Mr Stunson’s article, as posted on the Herald-Leader’s website,[1]I must concede the possibility that Mr Stunson’s original could have been edited by someone else, or appear in a different form in another McClatchy newspaper. also fails to mention that Mrs Coppage is married. How many readers got the impression that she was a single woman, perhaps living in poor circumstances, and desperately needed the money? After all, mentioning that she was married concomitantly tells the reader that the household probably had a second wage earner.

What about the community? According to the Census Bureau, Franklin County, Missouri, where St Clair is located, the median household income was $65,263 per year, and at about $42,000, Mrs Coppage was being paid 64.35% of the median household income herself. Mr Coppage would have had to be earning just $11.18 per hour to bring the family income up to the county median.

These things are the kind of relevant information an unbiased article would include, but things an article attempting to push the “oh, poor baby, she was mired in poverty” meme leading article would omit. And Mr Stunson omitted them!

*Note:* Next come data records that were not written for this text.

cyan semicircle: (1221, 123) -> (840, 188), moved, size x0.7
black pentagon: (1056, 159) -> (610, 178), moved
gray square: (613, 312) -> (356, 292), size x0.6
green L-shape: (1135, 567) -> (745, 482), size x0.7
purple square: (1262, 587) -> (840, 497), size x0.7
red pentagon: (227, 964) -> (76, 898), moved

Lies, damned lies, and statistics. In his article, Mr Stunson did not actually lie to us. Rather, he gave us statistics, from sources that he documented, but he gave us only those statistics which would push his article in a particular political direction, and omitted information which would put an entirely different spin on things. If Mrs Coppage was making an extra $8,000 to $10,000 a month, that works out to roughly $96,000 to $120,000 a year, which is pretty good money in Franklin County, Missouri.

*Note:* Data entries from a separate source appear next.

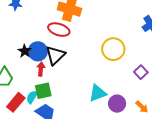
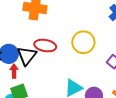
red ellipse: (59, 30) -> (45, 46), moved

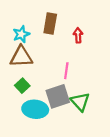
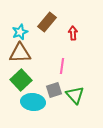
brown rectangle: (50, 23) -> (47, 22), turned 30
green square: (22, 86) -> (21, 80), size x1.5
gray square: (58, 96) -> (54, 90), size x0.7

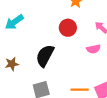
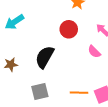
pink semicircle: (93, 49) -> (94, 52), turned 56

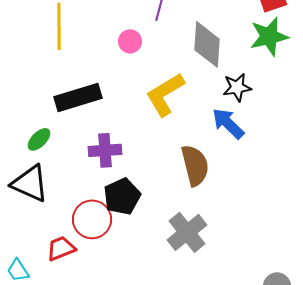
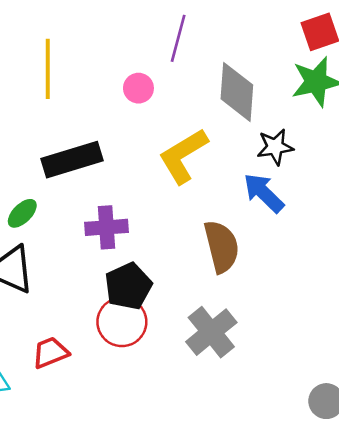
red circle: (92, 219) -> (122, 322), moved

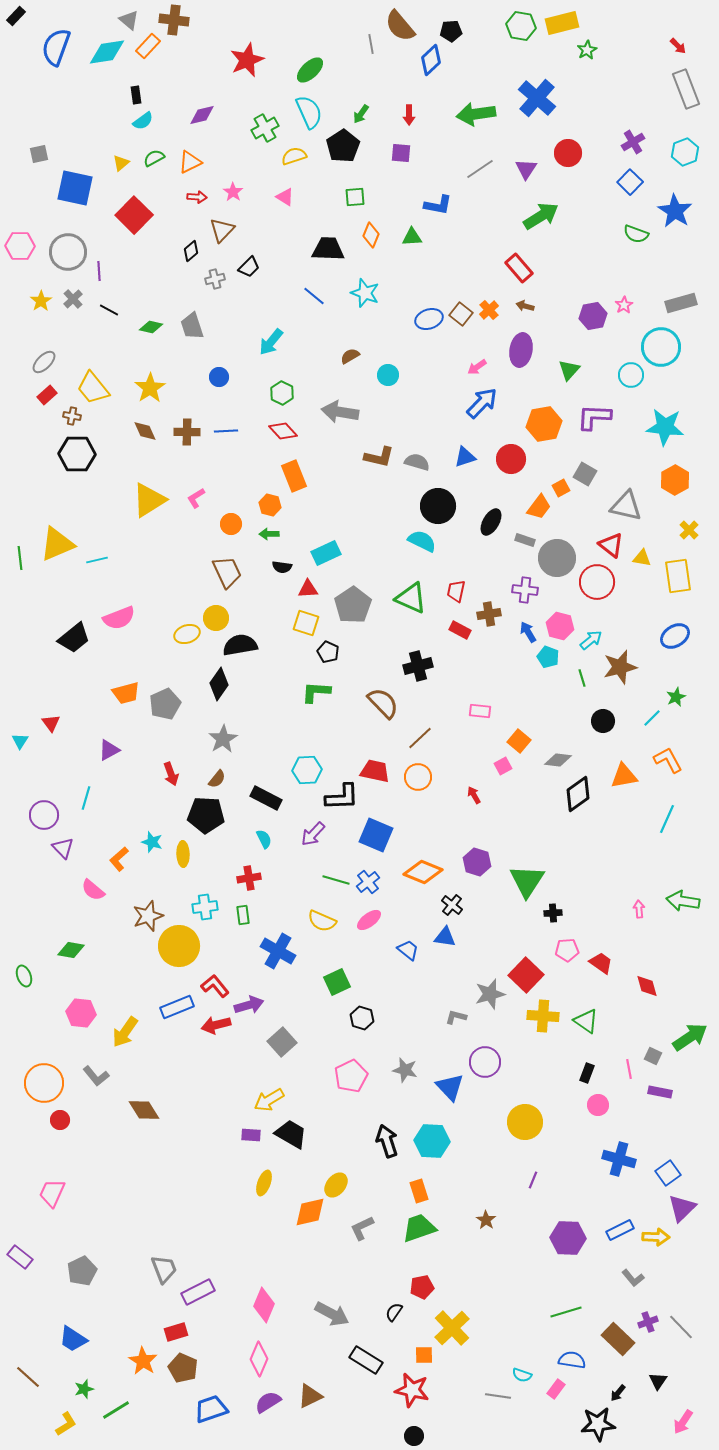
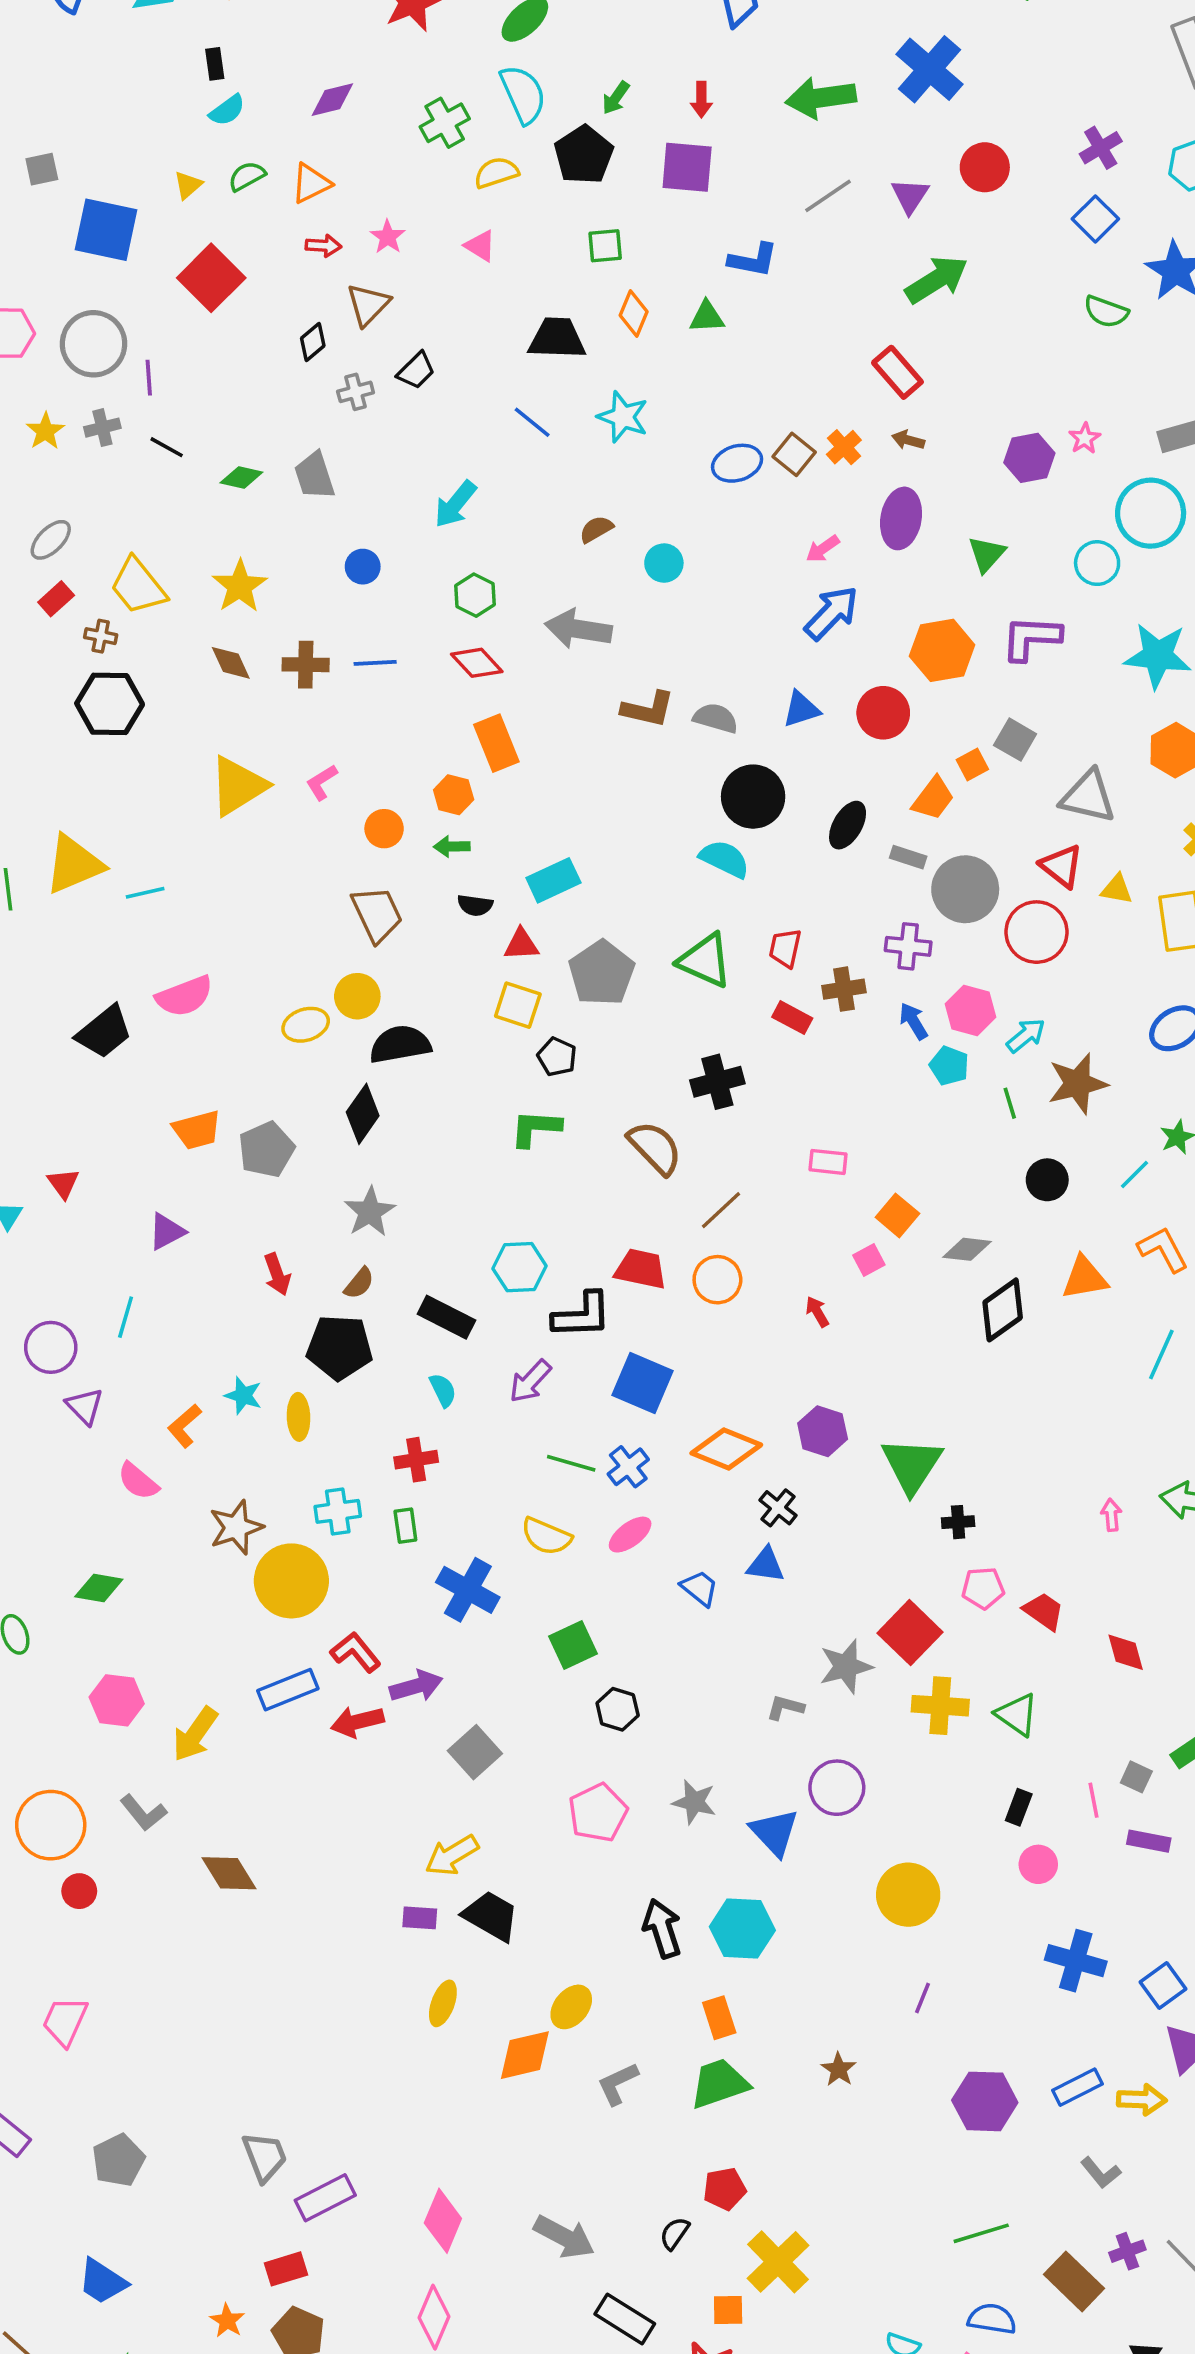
purple square: (401, 153) -> (687, 167), size x1.5
gray cross: (73, 299) -> (102, 428), turned 30
orange star: (143, 1361) -> (227, 2321), size x0.7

Richard A Green introduced himself to Herald-Leader subscribers on Thursday, September 28th as the newspaper’s new Executive Editor, saying in part:

I’ll be relentless in ensuring we deliver the kind of consequential content readers in Lexington, Central Kentucky and the broader commonwealth not only expect, but demand. I know we must be your trusted, unbiased source of compelling journalism that informs, entertains and equips communities and readers to drive change.

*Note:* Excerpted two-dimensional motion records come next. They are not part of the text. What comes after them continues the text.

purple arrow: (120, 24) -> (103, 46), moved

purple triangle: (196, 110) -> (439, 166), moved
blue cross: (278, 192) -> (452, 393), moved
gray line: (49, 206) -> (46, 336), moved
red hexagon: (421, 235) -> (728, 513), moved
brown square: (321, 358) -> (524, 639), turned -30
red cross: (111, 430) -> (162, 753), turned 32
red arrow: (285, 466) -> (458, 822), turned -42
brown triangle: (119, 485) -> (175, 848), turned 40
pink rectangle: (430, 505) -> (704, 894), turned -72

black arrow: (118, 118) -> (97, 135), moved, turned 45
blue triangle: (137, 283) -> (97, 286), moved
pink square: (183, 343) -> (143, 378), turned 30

Well, Mr Green, just a day after you introduced yourself to us, your newspaper published a clearly biased article, designed not to inform us about the subject’s probable dismissal, but to push the meme that public school teachers are underpaid. And yes, since Mr Green wrote, “I hope you’ll share your thoughts in an email or call,” and included his email address, I will forward this article to him, so he realizes just what is being published in the newspaper he runs.

References

References
1 I must concede the possibility that Mr Stunson’s original could have been edited by someone else, or appear in a different form in another McClatchy newspaper.